Rail plan proposed for Heathrow

A passenger jet
A decision on Heathrow's expansion is due this month

The government is putting forward plans for an international rail interchange at Heathrow alongside its proposals for a third runway at the airport.

Transport Minister Lord Adonis told The Sunday Times the hub would enable more passengers to travel to Heathrow by train rather than by car.

The £4.5bn hub would also link London and the north of Britain with destinations on the continent.

Green campaigners said they supported it as an alternative to the runway.

Established plans

Lord Adonis said: "I think that it [the hub] is an attractive idea.

"It's vital that we have an integrated approach to planning new rail capacity and any new airport capacity that's also required."

The rail link, which would run between London St Pancras and Birmingham, Manchester, and Leeds, with Heathrow linked in, was first proposed by the Tories last September as an alternative to a third runway.

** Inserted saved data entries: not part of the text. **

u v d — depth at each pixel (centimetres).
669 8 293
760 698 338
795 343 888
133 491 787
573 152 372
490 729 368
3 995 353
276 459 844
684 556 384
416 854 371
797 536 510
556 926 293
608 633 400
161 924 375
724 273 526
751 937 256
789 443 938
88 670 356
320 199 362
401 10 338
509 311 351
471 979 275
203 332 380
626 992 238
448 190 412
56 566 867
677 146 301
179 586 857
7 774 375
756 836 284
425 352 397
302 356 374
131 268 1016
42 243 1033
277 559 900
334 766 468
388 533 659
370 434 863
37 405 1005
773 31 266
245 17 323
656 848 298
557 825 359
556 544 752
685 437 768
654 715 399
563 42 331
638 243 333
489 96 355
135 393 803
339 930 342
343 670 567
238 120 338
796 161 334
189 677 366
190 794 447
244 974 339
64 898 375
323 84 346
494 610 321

Conservative transport spokeswoman Theresa Villiers said rail would cut Heathrow flights by 66,000 a year, 30% of the planned capacity of the third runway, eventually rising to 44% with a more extensive high speed rail network in the UK.

John Stewart, a campaigner against Heathrow expansion, said: "We do support high-speed rail as an alternative to a third runway but we do not think there is a market for both as they will both be going for short-haul passengers.

"It's either one or the other."

He added that the government had not consulted on the addition of the high speed rail line and that it was a "bolt-on to already established plans for a third runway" that he did not believe the government were serious about.

A government decision on Heathrow's expansion is due this month.